In Calabria l’argomento che è sulla bocca di tutti sono le elezioni suppletive nel comune di Reggio perché il Sindaco, Cannizzaro, eletto da poco ha deciso di intraprendere un’altra attività politica. Ma il passaggio di testimone non sarà cosi semplice, e il candidato a sindaco scelto dalla sua parte non ha la vittoria scontata, nonostante la città è tendenzialmente orientata a destra, per colpa di un vannacciano che ha deciso di correre da solo, Domenico Giannetta, proveniente da Forza Italia. Pare invece che il candidato del centro sinistra, persona stimata e conosciuta in città sia in vantaggio nei sondaggi.   Intanto Vannacci è convinto di recuperare in 15 giorni e di stravincere le elezioni. Ma per andare dove? sono disposti, i Reggini, a sacrificare la loro città dando fiducia a un individuo sconosciuto e radicale che non conosce la città e le sue problematiche, solo per protestare e per vendicarsi, in un certo senso, della politica delle precedenti amministrazioni? Speriamo di no. Certo che il sindaco Cannizzaro ha gettato la spugna dopo solo due mesi dal suo insediamento con la scusa di preferire la sua carriera piuttosto che sacrificarsi a risolvere i problemi della sua città. E lo stesso candidato, forzista, scelto per sostituirlo, Fabio Roscioli, ha fatto intendere che Reggio sarà solo un tappa della sua carriera politica e che non intende rimanere a lungo!  Ma si può? Tutti pensiamo che la politica sia una missione, come quella di un medico o di un insegnante e che un eletto deve mettere da parte le ambizioni personali e dedicarsi ai problemi del popolo che lo ha scelto!
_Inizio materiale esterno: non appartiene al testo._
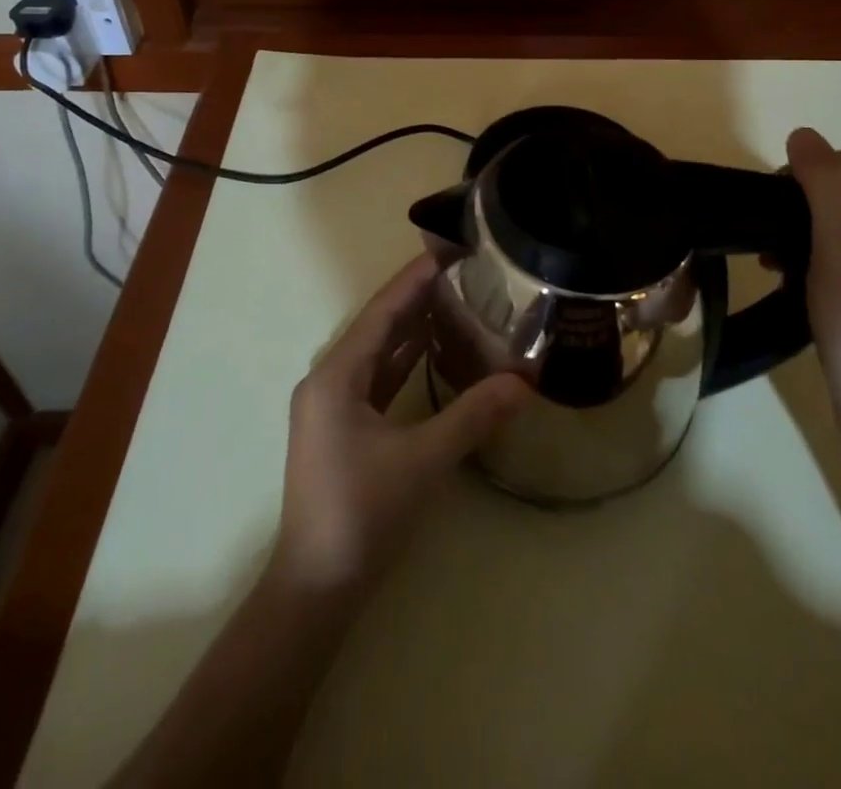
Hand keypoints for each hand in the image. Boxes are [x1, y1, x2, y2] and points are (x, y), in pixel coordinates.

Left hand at [273, 256, 530, 598]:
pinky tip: (434, 350)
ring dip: (412, 328)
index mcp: (336, 375)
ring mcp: (333, 405)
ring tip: (457, 300)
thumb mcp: (422, 461)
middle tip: (464, 271)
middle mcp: (329, 379)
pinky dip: (405, 361)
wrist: (315, 589)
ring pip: (378, 352)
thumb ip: (472, 416)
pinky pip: (377, 378)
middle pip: (379, 325)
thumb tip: (524, 383)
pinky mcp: (343, 427)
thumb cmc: (361, 515)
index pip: (382, 311)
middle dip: (418, 298)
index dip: (415, 279)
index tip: (449, 250)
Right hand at [781, 128, 840, 459]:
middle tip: (768, 243)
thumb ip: (824, 188)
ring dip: (802, 237)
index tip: (768, 213)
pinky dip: (814, 263)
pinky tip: (791, 283)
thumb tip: (803, 134)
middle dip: (800, 210)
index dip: (804, 179)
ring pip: (840, 230)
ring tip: (772, 265)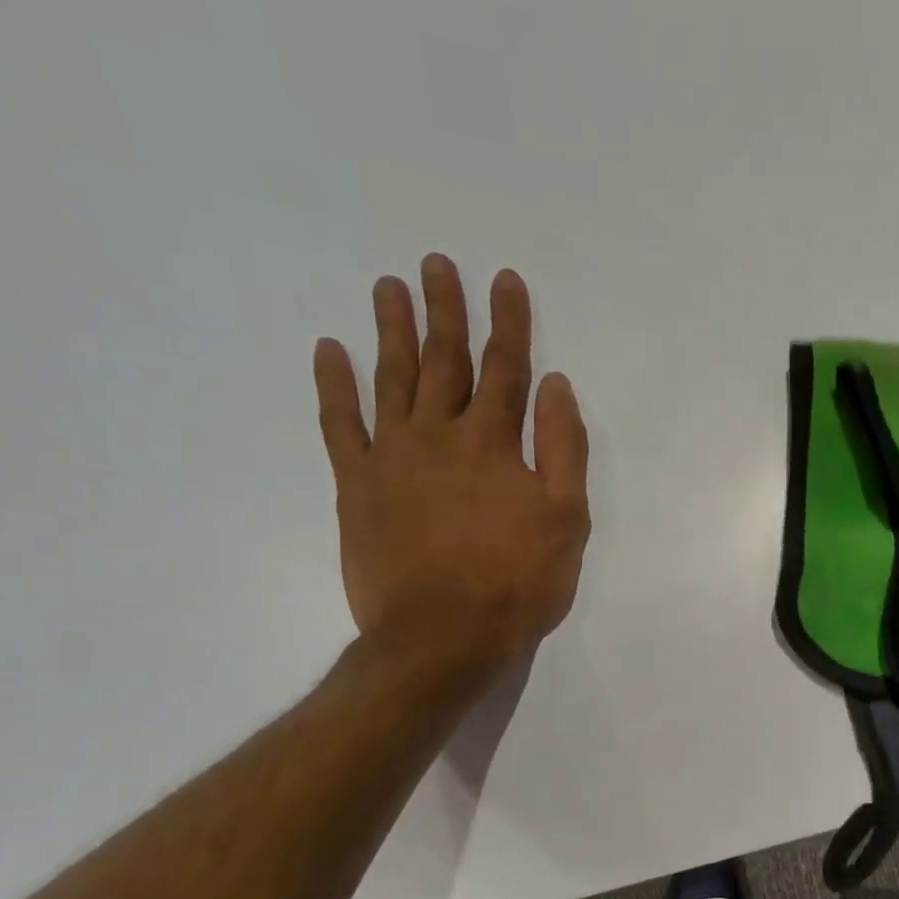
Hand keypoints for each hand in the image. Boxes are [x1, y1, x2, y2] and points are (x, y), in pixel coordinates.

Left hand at [313, 253, 589, 675]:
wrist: (444, 635)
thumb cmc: (519, 581)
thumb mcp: (567, 518)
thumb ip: (563, 448)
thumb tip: (555, 385)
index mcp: (495, 444)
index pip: (506, 368)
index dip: (508, 322)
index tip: (504, 279)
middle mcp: (440, 435)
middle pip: (444, 360)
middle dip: (445, 309)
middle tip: (436, 263)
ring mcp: (391, 457)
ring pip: (392, 378)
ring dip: (391, 329)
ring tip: (389, 286)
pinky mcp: (356, 485)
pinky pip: (339, 424)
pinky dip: (334, 385)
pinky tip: (331, 351)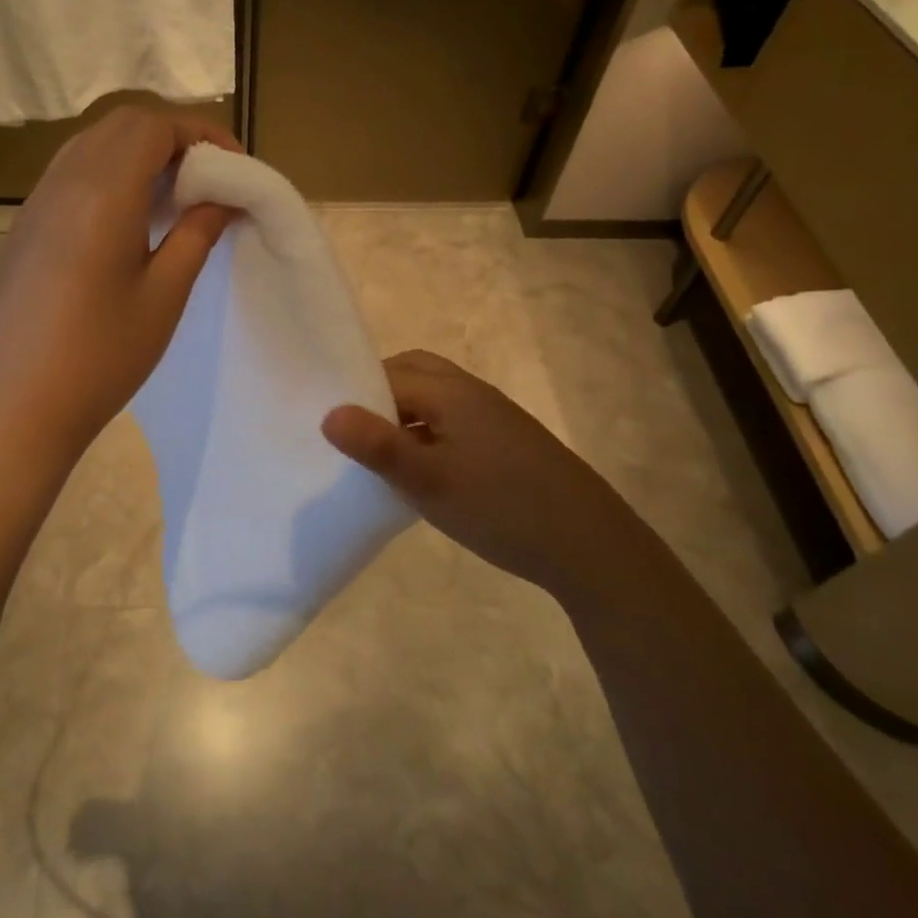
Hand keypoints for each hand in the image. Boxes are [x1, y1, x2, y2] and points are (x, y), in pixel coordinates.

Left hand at [0, 105, 239, 454]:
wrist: (21, 404)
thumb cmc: (103, 356)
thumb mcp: (164, 294)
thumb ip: (197, 233)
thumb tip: (225, 198)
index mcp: (102, 195)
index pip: (153, 126)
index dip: (200, 133)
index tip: (234, 166)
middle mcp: (64, 182)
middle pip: (122, 124)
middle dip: (172, 136)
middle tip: (208, 176)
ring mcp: (37, 201)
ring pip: (93, 142)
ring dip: (139, 151)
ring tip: (174, 193)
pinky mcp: (25, 224)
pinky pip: (71, 171)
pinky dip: (110, 170)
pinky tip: (129, 215)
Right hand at [321, 350, 634, 595]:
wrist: (590, 545)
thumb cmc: (500, 507)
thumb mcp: (429, 481)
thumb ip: (378, 446)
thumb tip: (328, 412)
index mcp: (451, 391)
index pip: (388, 374)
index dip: (355, 392)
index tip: (329, 422)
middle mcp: (473, 391)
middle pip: (415, 372)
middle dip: (380, 392)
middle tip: (355, 430)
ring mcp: (496, 415)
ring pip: (437, 397)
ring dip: (407, 412)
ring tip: (384, 452)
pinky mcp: (509, 441)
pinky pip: (456, 419)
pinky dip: (430, 430)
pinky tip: (426, 469)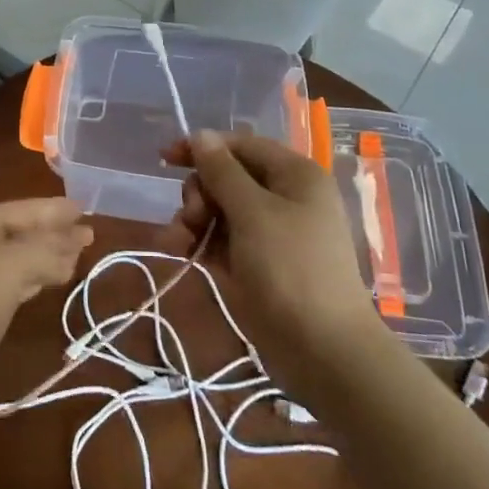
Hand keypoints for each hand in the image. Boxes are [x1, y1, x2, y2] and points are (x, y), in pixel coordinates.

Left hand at [0, 198, 92, 438]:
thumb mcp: (7, 271)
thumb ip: (44, 250)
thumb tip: (75, 240)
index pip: (23, 209)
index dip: (56, 210)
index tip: (87, 210)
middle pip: (19, 231)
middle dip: (53, 233)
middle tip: (89, 236)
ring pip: (14, 258)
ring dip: (44, 256)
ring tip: (75, 259)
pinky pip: (7, 284)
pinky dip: (30, 280)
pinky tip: (44, 284)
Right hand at [159, 130, 386, 410]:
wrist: (323, 353)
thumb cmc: (291, 270)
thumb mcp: (253, 213)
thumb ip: (222, 172)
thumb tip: (201, 135)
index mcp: (294, 175)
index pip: (241, 145)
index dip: (203, 148)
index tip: (165, 159)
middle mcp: (284, 197)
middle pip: (226, 177)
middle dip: (199, 193)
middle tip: (190, 218)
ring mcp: (270, 232)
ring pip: (219, 209)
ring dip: (192, 220)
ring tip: (177, 243)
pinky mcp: (257, 262)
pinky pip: (221, 239)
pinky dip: (200, 242)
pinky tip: (181, 253)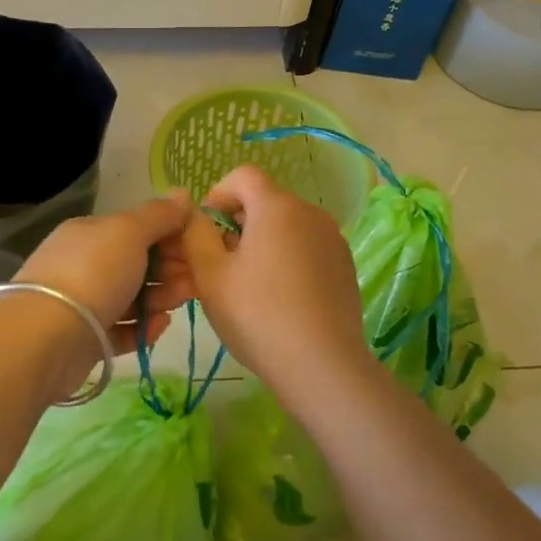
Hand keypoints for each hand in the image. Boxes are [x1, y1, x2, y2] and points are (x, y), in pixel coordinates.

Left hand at [14, 192, 195, 355]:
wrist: (48, 336)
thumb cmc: (93, 273)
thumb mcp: (129, 232)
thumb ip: (158, 215)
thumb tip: (183, 192)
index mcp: (90, 233)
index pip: (137, 228)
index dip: (170, 235)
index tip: (198, 247)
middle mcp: (83, 264)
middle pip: (136, 264)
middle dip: (169, 269)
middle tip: (195, 280)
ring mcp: (81, 302)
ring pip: (130, 297)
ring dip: (159, 298)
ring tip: (179, 304)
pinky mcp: (84, 338)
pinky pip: (120, 330)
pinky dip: (141, 328)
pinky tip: (159, 327)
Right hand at [180, 165, 373, 410]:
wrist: (322, 365)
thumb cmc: (257, 316)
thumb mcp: (211, 276)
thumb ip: (196, 235)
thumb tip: (195, 215)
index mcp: (277, 207)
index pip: (243, 175)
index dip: (218, 193)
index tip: (206, 228)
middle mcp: (310, 213)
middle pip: (267, 201)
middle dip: (238, 222)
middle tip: (220, 262)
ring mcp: (333, 239)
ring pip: (288, 226)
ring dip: (263, 241)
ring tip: (248, 283)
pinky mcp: (345, 266)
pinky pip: (307, 247)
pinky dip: (288, 258)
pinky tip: (279, 297)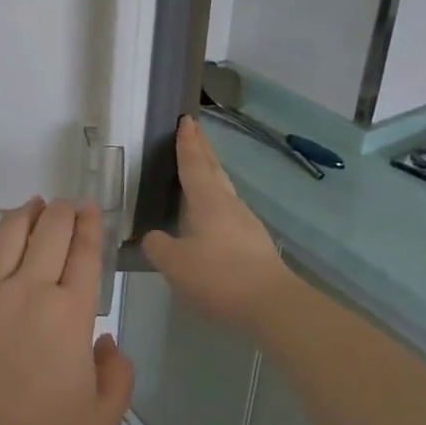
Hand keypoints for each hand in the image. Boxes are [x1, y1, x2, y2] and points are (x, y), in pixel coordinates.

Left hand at [0, 199, 133, 424]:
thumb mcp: (102, 420)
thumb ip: (118, 375)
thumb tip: (106, 338)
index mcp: (71, 314)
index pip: (84, 253)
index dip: (90, 225)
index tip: (91, 209)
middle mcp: (31, 289)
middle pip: (50, 232)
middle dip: (62, 211)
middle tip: (66, 205)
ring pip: (10, 233)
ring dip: (25, 212)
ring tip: (34, 203)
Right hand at [142, 117, 291, 333]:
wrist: (272, 304)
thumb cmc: (219, 276)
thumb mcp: (175, 264)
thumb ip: (158, 246)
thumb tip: (153, 237)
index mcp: (208, 201)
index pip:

Forse è stato sempre così: i politici hanno sempre aspirato alla poltrona, prima di dedicarsi all’incarico ricevuto, ma almeno non lo dicevano apertamente!   
Vannacci scatenato dice che Reggio sarà la sua Sassonia, che vincerà ampiamente anche a discapito dei sondaggi. Intanto tutti tirano contro il candidato del centro sinistra Frank Benedetto, con atroci farneticazioni, pur di tirare il popolo dalla loro parte. A proposito il 13 settembre Vannacci verrà a Siderno, ben amministrata da una giunta di sinistra, a fare che? Non fatene un martire, ignoratelo, possibilmente!